◆ What you should do:
Switch "larger" to "greater" in the lines below and reproduce them otherwise unchanged. Omit the pictures.

Figure comprehension tasks:
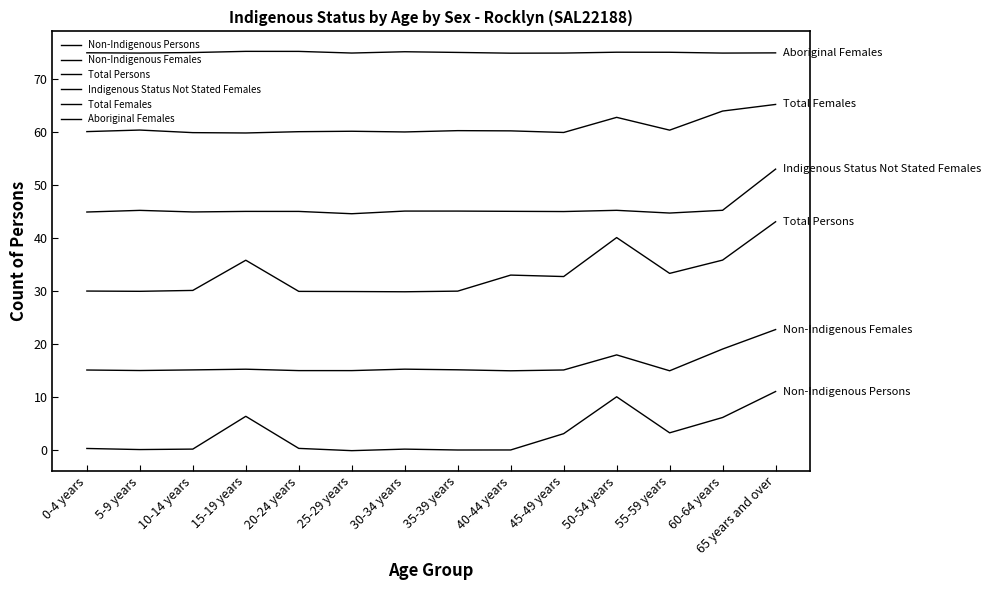

What value does the Aboriginal Females series have at 65 years and over?

74.9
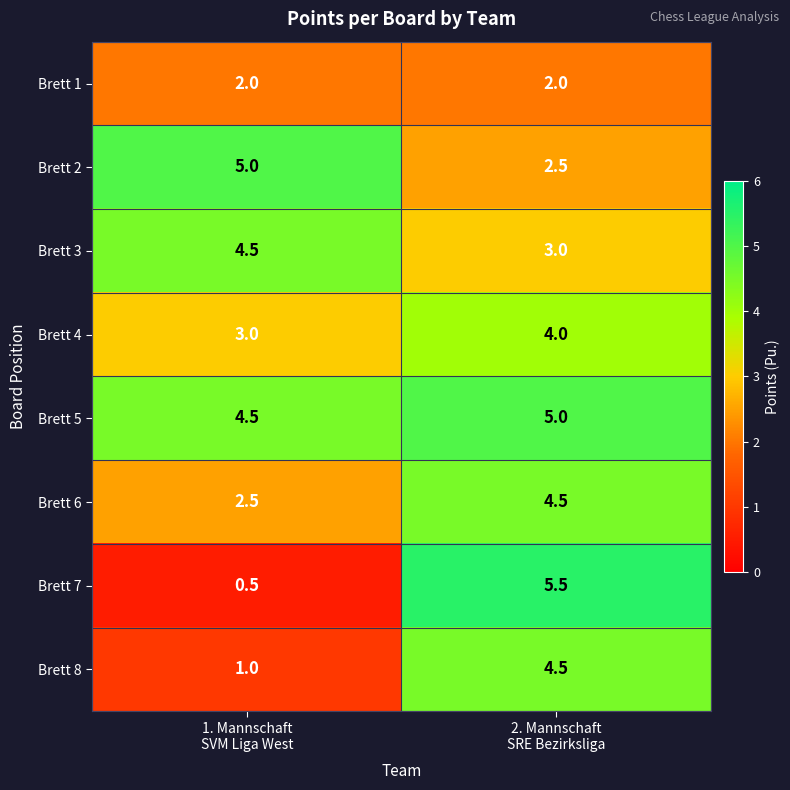

What is the sum of all Brett 8 values?

5.5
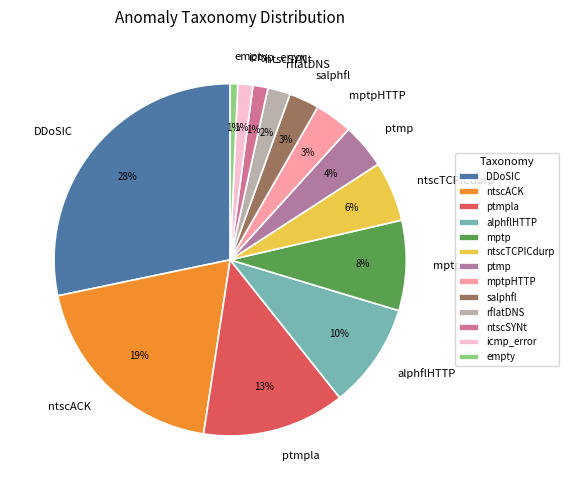

Between mptpHTTP and ptmp, which is larger?

ptmp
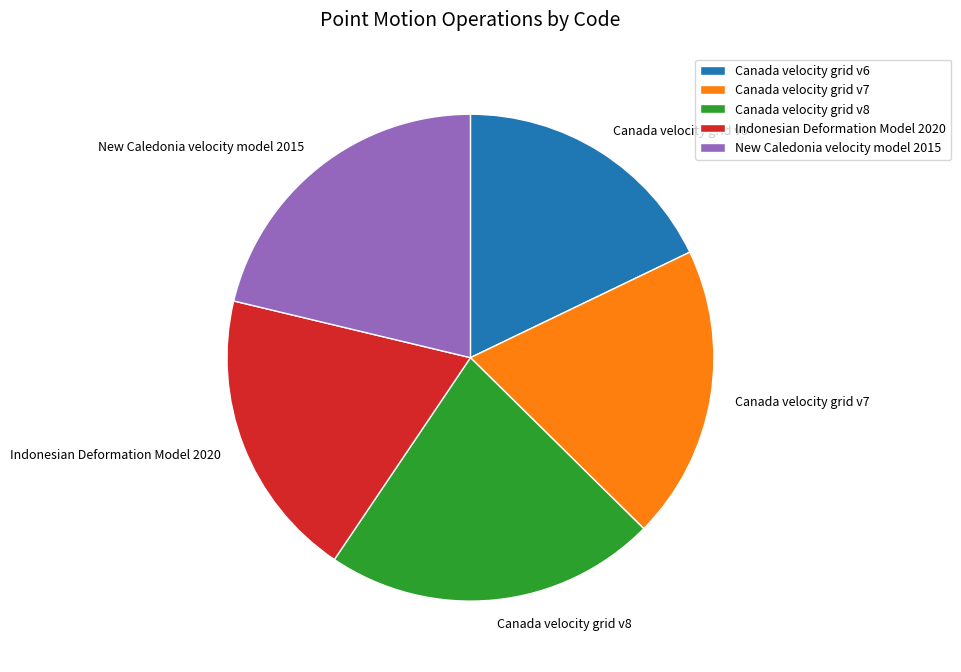

Is it true that New Caledonia velocity model 2015 is 21% of the pie?

True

◆ Reply to the exercise:
What value does the Aboriginal Females series have at 65 years and over?

74.9

What is the sum of all Brett 8 values?

5.5

Between mptpHTTP and ptmp, which is greater?

ptmp

Is it true that New Caledonia velocity model 2015 is 21% of the pie?

True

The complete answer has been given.